Response 8: We accepted your suggestion and made changes in the manuscript.
Point 9: Figure 5: It must be indicated that the Manhattan plot corresponds to chromosome 3.
Response 9: We have made some modifications in the picture.
Point 10: Line 236: “6A, B,C” must be changed to “6A, B, C”
Response 10: We accepted your suggestion and made changes in the manuscript.
Point 11: Line 272: I would express this as “protein is localized mainly in the nucleus but there is also a weaker signal from cytoplasm” .
Response 11: We accepted your suggestion and made changes in the manuscript.
Point 12: Line 260: Figure 7 title. The figure does not show any structure.
Response 12: We modified the title of the Figure 7.
Point 13: Lines 371 and 377: spelling mistakes.
Response 13: We accepted your suggestion and made changes in the manuscript.
Point 14: Line 397: Omitting my suggestion, the authors are not explaining what lasers or lamps were used to excite the fluorescent proteins.
Response 14: We accepted your suggestion and made changes in the manuscript.
Point 15: Table S1: I would say “wild-type” instead of “normal” plants.

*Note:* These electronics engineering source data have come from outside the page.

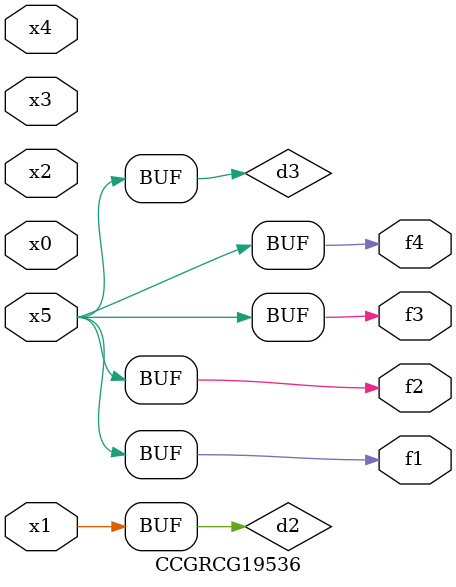
<source format=v>
module CCGRCG19536(
	input x0, x1, x2, x3, x4, x5,
	output f1, f2, f3, f4
);

	wire d1, d2, d3;

	not (d1, x5);
	or (d2, x1);
	xnor (d3, d1);
	assign f1 = d3;
	assign f2 = d3;
	assign f3 = d3;
	assign f4 = d3;
endmodule

</source>
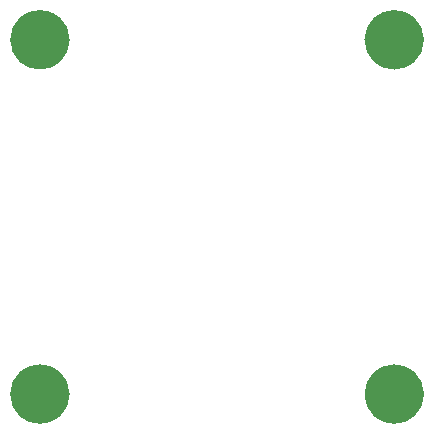
<source format=gbs>
%TF.GenerationSoftware,KiCad,Pcbnew,8.0.8*%
%TF.CreationDate,2025-01-29T17:06:01+00:00*%
%TF.ProjectId,ec30_3x3_l_mh_0.1,65633330-5f33-4783-935f-6c5f6d685f30,v0.1*%
%TF.SameCoordinates,PX8d24d00PY36d6160*%
%TF.FileFunction,Soldermask,Bot*%
%TF.FilePolarity,Negative*%
%FSLAX46Y46*%
G04 Gerber Fmt 4.6, Leading zero omitted, Abs format (unit mm)*
G04 Created by KiCad (PCBNEW 8.0.8) date 2025-01-29 17:06:01*
%MOMM*%
%LPD*%
G01*
G04 APERTURE LIST*
%ADD10C,2.500000*%
G04 APERTURE END LIST*
%TO.C,MH3*%
D10*
X-13750800Y-15000800D02*
G75*
G02*
X-16250800Y-15000800I-1250000J0D01*
G01*
X-16250800Y-15000800D02*
G75*
G02*
X-13750800Y-15000800I1250000J0D01*
G01*
%TO.C,MH4*%
X16250000Y-14999999D02*
G75*
G02*
X13750000Y-14999999I-1250000J0D01*
G01*
X13750000Y-14999999D02*
G75*
G02*
X16250000Y-14999999I1250000J0D01*
G01*
%TO.C,MH2*%
X16250000Y15000000D02*
G75*
G02*
X13750000Y15000000I-1250000J0D01*
G01*
X13750000Y15000000D02*
G75*
G02*
X16250000Y15000000I1250000J0D01*
G01*
%TO.C,MH1*%
X-13750000Y15000001D02*
G75*
G02*
X-16250000Y15000001I-1250000J0D01*
G01*
X-16250000Y15000001D02*
G75*
G02*
X-13750000Y15000001I1250000J0D01*
G01*
%TD*%
M02*

</source>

Response 15: We accepted your suggestion and made changes in the manuscript.
Point 16: Table S5: I think there is a mistake with the spelling of ACTIN.
Response 16: We accepted your suggestion and made changes in the manuscript.
Point 17: Figure S4: I suggest to turn right all the Manhattan plots. I also suggest expanding the figure legend that in the current status does not explain anything.
Response 17: We accepted your suggestion and made changes in the manuscript.